■ **WHAT TO PRODUCE**
Each entry must be restated word for word.

■ **MATERIAL FOR THIS TASK**
========

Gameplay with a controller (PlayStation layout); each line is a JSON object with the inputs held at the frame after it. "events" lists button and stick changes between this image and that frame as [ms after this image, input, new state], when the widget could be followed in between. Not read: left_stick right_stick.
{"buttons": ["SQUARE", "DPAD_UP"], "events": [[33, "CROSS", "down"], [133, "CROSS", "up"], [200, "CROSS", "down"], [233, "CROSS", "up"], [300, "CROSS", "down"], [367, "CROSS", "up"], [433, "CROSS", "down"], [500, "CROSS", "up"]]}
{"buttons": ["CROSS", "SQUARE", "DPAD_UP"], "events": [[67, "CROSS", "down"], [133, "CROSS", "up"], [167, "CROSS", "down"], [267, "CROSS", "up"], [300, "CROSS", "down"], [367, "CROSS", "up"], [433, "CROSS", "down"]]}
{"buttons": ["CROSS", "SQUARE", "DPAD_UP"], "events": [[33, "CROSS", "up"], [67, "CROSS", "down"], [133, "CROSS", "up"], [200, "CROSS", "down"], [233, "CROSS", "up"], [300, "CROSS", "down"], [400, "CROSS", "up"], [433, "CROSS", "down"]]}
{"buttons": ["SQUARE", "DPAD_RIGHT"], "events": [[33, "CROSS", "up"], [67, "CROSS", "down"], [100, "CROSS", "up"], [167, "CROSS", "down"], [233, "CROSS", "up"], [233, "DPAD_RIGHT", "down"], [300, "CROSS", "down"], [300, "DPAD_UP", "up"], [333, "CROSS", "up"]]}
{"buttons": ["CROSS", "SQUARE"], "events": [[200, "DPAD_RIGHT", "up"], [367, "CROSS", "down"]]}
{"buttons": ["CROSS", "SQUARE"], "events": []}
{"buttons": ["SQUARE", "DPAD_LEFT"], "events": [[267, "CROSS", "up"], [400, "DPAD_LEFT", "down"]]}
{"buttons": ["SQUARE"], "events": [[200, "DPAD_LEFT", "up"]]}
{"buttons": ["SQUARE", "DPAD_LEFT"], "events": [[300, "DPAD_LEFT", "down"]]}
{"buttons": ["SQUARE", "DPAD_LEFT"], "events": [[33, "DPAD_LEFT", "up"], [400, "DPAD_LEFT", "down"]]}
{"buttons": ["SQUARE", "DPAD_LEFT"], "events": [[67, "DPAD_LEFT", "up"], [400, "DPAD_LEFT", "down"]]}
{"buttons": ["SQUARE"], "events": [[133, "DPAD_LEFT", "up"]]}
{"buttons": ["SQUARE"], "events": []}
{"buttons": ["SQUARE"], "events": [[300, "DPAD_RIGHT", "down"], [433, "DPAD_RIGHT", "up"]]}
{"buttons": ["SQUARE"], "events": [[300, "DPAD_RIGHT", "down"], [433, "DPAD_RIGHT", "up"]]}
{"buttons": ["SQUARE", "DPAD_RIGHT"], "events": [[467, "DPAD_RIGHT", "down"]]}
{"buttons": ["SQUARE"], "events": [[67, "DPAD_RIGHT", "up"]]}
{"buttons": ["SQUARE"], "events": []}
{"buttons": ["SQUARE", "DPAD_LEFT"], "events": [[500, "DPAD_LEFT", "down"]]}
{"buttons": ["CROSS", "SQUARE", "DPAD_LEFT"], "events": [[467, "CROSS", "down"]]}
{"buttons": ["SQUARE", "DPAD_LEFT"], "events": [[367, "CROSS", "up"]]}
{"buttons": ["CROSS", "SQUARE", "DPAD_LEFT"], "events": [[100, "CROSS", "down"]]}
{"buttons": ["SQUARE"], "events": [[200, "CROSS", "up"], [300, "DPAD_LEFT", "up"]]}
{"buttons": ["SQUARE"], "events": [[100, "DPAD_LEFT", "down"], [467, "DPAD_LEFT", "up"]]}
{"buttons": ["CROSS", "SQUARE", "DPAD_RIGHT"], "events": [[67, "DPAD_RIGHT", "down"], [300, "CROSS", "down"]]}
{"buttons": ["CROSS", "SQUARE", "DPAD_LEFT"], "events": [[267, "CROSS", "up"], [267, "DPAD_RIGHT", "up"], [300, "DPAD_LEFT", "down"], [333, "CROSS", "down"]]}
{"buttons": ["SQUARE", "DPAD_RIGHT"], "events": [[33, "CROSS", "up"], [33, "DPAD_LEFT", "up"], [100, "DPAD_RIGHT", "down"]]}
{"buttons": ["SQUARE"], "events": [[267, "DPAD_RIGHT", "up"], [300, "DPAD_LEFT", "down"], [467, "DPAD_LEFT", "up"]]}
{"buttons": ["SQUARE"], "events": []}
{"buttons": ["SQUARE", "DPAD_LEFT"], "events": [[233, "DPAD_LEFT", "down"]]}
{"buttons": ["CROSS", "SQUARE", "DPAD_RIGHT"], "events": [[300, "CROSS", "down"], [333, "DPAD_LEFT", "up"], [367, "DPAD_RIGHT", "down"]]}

========

■ **ANSWER AREA**
Gameplay with a controller (PlayStation layout); each line is a JSON object with the inputs held at the frame after it. "events" lists button and stick changes between this image and that frame as [ms after this image, input, new state], when the widget could be followed in between. Not read: left_stick right_stick.
{"buttons": ["SQUARE", "DPAD_UP"], "events": [[33, "CROSS", "down"], [133, "CROSS", "up"], [200, "CROSS", "down"], [233, "CROSS", "up"], [300, "CROSS", "down"], [367, "CROSS", "up"], [433, "CROSS", "down"], [500, "CROSS", "up"]]}
{"buttons": ["CROSS", "SQUARE", "DPAD_UP"], "events": [[67, "CROSS", "down"], [133, "CROSS", "up"], [167, "CROSS", "down"], [267, "CROSS", "up"], [300, "CROSS", "down"], [367, "CROSS", "up"], [433, "CROSS", "down"]]}
{"buttons": ["CROSS", "SQUARE", "DPAD_UP"], "events": [[33, "CROSS", "up"], [67, "CROSS", "down"], [133, "CROSS", "up"], [200, "CROSS", "down"], [233, "CROSS", "up"], [300, "CROSS", "down"], [400, "CROSS", "up"], [433, "CROSS", "down"]]}
{"buttons": ["SQUARE", "DPAD_RIGHT"], "events": [[33, "CROSS", "up"], [67, "CROSS", "down"], [100, "CROSS", "up"], [167, "CROSS", "down"], [233, "CROSS", "up"], [233, "DPAD_RIGHT", "down"], [300, "CROSS", "down"], [300, "DPAD_UP", "up"], [333, "CROSS", "up"]]}
{"buttons": ["CROSS", "SQUARE"], "events": [[200, "DPAD_RIGHT", "up"], [367, "CROSS", "down"]]}
{"buttons": ["CROSS", "SQUARE"], "events": []}
{"buttons": ["SQUARE", "DPAD_LEFT"], "events": [[267, "CROSS", "up"], [400, "DPAD_LEFT", "down"]]}
{"buttons": ["SQUARE"], "events": [[200, "DPAD_LEFT", "up"]]}
{"buttons": ["SQUARE", "DPAD_LEFT"], "events": [[300, "DPAD_LEFT", "down"]]}
{"buttons": ["SQUARE", "DPAD_LEFT"], "events": [[33, "DPAD_LEFT", "up"], [400, "DPAD_LEFT", "down"]]}
{"buttons": ["SQUARE", "DPAD_LEFT"], "events": [[67, "DPAD_LEFT", "up"], [400, "DPAD_LEFT", "down"]]}
{"buttons": ["SQUARE"], "events": [[133, "DPAD_LEFT", "up"]]}
{"buttons": ["SQUARE"], "events": []}
{"buttons": ["SQUARE"], "events": [[300, "DPAD_RIGHT", "down"], [433, "DPAD_RIGHT", "up"]]}
{"buttons": ["SQUARE"], "events": [[300, "DPAD_RIGHT", "down"], [433, "DPAD_RIGHT", "up"]]}
{"buttons": ["SQUARE", "DPAD_RIGHT"], "events": [[467, "DPAD_RIGHT", "down"]]}
{"buttons": ["SQUARE"], "events": [[67, "DPAD_RIGHT", "up"]]}
{"buttons": ["SQUARE"], "events": []}
{"buttons": ["SQUARE", "DPAD_LEFT"], "events": [[500, "DPAD_LEFT", "down"]]}
{"buttons": ["CROSS", "SQUARE", "DPAD_LEFT"], "events": [[467, "CROSS", "down"]]}
{"buttons": ["SQUARE", "DPAD_LEFT"], "events": [[367, "CROSS", "up"]]}
{"buttons": ["CROSS", "SQUARE", "DPAD_LEFT"], "events": [[100, "CROSS", "down"]]}
{"buttons": ["SQUARE"], "events": [[200, "CROSS", "up"], [300, "DPAD_LEFT", "up"]]}
{"buttons": ["SQUARE"], "events": [[100, "DPAD_LEFT", "down"], [467, "DPAD_LEFT", "up"]]}
{"buttons": ["CROSS", "SQUARE", "DPAD_RIGHT"], "events": [[67, "DPAD_RIGHT", "down"], [300, "CROSS", "down"]]}
{"buttons": ["CROSS", "SQUARE", "DPAD_LEFT"], "events": [[267, "CROSS", "up"], [267, "DPAD_RIGHT", "up"], [300, "DPAD_LEFT", "down"], [333, "CROSS", "down"]]}
{"buttons": ["SQUARE", "DPAD_RIGHT"], "events": [[33, "CROSS", "up"], [33, "DPAD_LEFT", "up"], [100, "DPAD_RIGHT", "down"]]}
{"buttons": ["SQUARE"], "events": [[267, "DPAD_RIGHT", "up"], [300, "DPAD_LEFT", "down"], [467, "DPAD_LEFT", "up"]]}
{"buttons": ["SQUARE"], "events": []}
{"buttons": ["SQUARE", "DPAD_LEFT"], "events": [[233, "DPAD_LEFT", "down"]]}
{"buttons": ["CROSS", "SQUARE", "DPAD_RIGHT"], "events": [[300, "CROSS", "down"], [333, "DPAD_LEFT", "up"], [367, "DPAD_RIGHT", "down"]]}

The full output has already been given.